→ **EXERCISE REQUIREMENTS**
Every line with the string "звука" should be copied from the data.

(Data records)
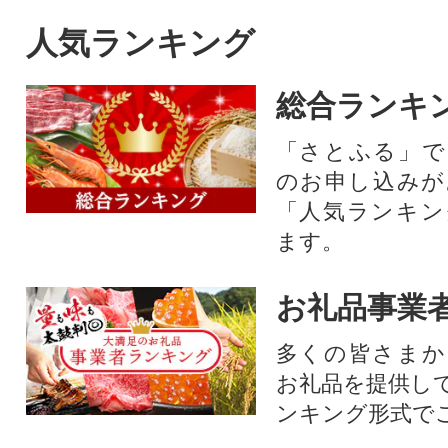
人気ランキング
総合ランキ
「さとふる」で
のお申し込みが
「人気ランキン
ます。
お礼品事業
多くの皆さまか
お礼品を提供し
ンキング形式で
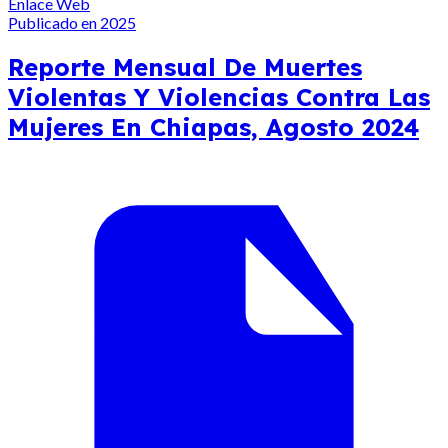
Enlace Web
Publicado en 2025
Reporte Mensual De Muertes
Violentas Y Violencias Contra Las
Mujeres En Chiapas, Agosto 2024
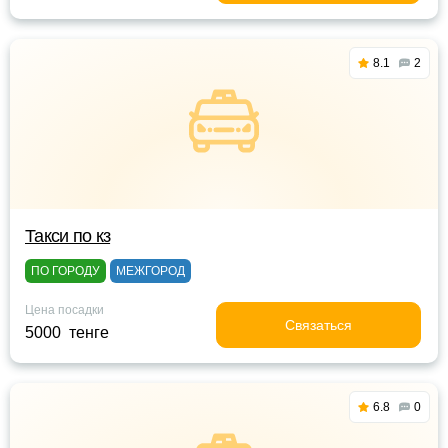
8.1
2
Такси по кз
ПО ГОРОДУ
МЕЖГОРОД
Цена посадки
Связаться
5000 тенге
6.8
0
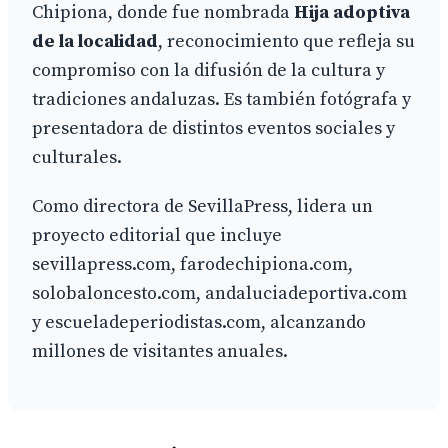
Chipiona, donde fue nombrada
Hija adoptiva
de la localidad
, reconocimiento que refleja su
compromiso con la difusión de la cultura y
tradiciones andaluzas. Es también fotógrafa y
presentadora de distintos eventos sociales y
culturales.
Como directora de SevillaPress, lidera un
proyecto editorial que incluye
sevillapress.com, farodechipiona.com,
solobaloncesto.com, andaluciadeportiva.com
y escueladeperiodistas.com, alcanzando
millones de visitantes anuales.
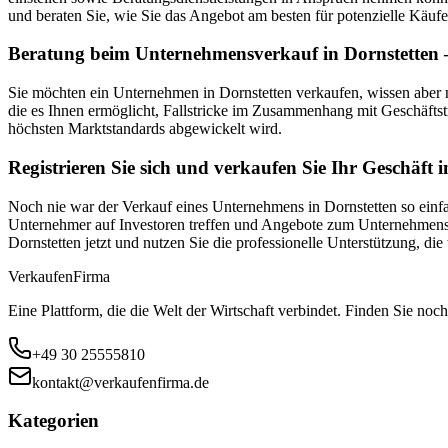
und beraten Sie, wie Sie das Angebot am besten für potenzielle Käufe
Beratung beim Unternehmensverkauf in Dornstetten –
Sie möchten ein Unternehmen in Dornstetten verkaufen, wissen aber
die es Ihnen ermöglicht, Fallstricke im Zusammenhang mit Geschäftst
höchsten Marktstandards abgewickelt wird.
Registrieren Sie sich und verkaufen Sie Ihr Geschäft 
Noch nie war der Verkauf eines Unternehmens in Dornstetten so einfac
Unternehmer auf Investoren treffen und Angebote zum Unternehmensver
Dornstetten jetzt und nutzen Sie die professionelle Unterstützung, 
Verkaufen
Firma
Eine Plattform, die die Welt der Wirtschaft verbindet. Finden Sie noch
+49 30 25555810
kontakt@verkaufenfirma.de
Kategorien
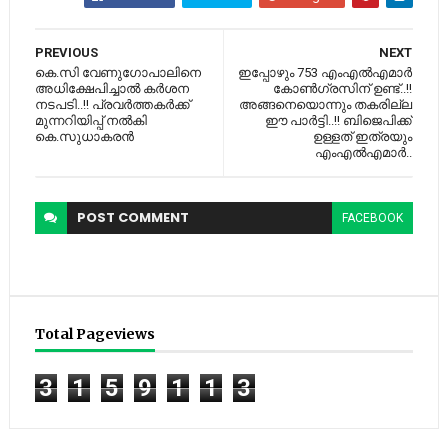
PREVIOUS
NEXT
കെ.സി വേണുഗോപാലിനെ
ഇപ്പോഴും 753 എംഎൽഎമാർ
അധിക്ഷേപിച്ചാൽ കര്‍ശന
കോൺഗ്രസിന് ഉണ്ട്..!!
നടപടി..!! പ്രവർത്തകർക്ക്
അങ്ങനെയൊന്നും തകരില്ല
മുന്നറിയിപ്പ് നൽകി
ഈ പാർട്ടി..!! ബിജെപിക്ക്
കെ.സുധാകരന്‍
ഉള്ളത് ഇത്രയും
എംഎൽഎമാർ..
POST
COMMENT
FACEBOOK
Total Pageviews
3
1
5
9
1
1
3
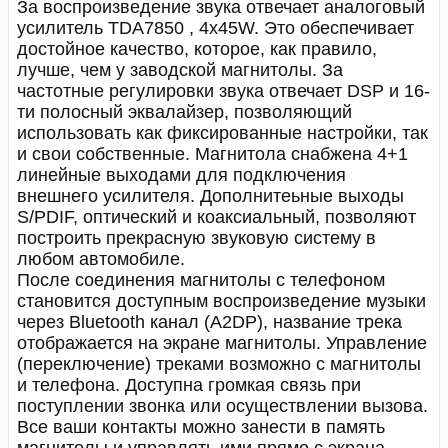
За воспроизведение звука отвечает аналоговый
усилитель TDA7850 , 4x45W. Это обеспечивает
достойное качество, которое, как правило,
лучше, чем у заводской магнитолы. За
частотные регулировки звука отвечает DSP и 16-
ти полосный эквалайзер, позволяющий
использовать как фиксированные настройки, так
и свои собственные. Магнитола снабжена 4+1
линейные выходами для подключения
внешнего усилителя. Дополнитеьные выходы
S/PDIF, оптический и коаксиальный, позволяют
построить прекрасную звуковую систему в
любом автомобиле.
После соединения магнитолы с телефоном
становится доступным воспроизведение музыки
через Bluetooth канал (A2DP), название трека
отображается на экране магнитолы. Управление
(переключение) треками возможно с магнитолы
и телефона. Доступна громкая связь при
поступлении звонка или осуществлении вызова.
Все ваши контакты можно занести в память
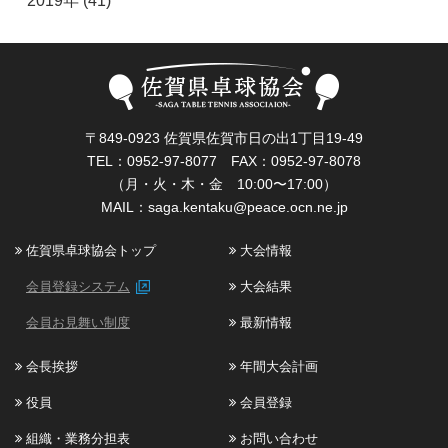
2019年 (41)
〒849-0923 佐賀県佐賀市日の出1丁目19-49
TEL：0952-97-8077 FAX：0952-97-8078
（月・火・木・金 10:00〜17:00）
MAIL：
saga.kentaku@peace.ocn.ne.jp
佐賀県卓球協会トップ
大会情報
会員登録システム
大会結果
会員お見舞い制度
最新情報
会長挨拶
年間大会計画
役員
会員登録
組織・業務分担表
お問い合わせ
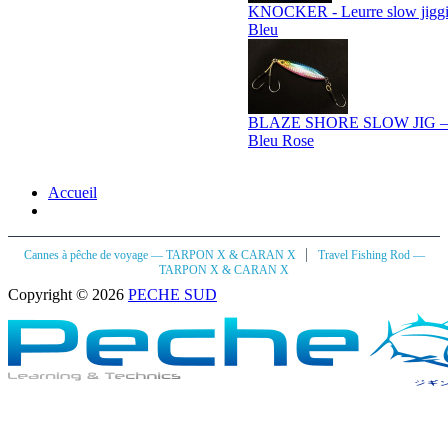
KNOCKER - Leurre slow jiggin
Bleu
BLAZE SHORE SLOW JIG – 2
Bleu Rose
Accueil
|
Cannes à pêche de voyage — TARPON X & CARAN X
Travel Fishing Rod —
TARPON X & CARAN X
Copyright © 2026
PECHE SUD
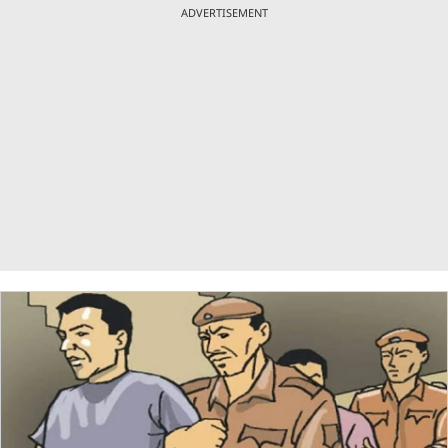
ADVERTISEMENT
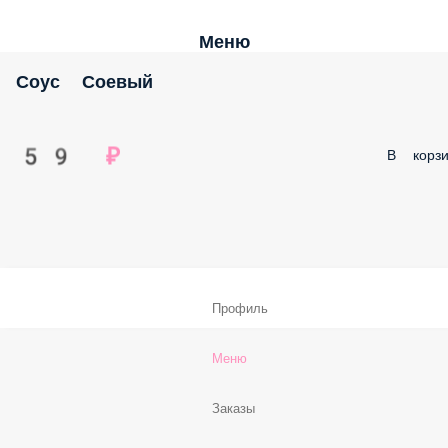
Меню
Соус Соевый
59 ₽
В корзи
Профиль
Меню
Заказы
* * *
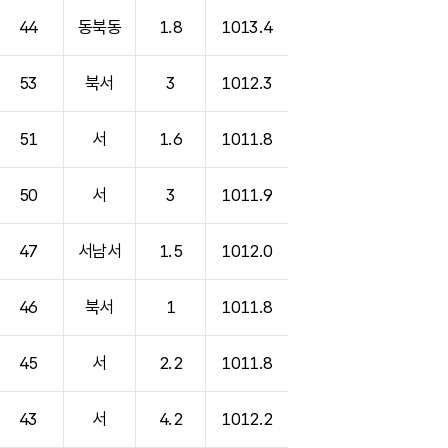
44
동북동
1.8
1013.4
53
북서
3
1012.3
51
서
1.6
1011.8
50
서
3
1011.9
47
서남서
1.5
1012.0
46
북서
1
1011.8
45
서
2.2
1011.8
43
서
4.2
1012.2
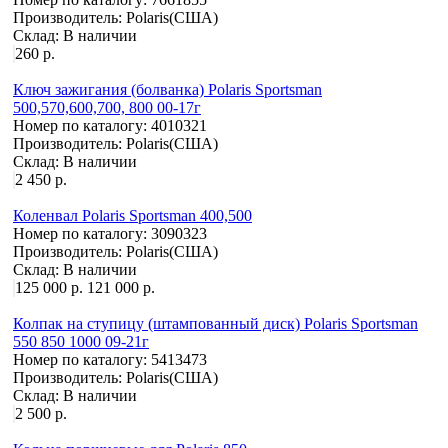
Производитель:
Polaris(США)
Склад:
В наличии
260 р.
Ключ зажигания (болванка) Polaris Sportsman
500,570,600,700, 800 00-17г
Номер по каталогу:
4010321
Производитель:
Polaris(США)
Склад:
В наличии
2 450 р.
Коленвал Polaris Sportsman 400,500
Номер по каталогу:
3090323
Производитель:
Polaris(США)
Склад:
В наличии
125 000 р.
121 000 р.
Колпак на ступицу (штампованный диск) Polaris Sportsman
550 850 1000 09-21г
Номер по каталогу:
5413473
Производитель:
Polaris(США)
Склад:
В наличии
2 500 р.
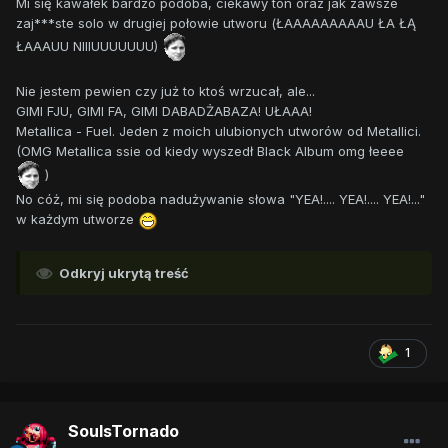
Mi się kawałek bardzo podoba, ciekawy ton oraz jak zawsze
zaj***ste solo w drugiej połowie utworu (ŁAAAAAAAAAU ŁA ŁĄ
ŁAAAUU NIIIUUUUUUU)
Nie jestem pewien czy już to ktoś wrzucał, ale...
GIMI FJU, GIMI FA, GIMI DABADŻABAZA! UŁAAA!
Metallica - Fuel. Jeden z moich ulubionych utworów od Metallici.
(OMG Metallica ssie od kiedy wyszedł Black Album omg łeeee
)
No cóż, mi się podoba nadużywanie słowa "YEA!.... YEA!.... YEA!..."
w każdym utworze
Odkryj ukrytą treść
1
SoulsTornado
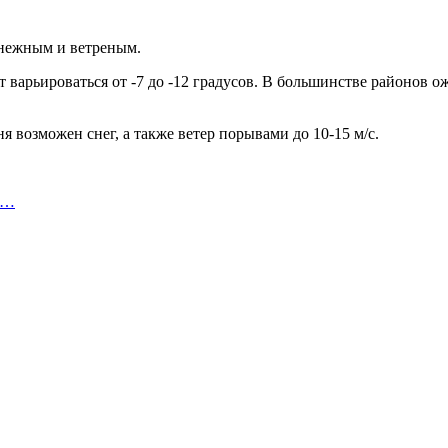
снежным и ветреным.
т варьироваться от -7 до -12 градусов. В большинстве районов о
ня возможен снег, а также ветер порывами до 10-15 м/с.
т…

→ **TASK ANSWER**
За воспроизведение звука отвечает аналоговый
частотные регулировки звука отвечает DSP и 16-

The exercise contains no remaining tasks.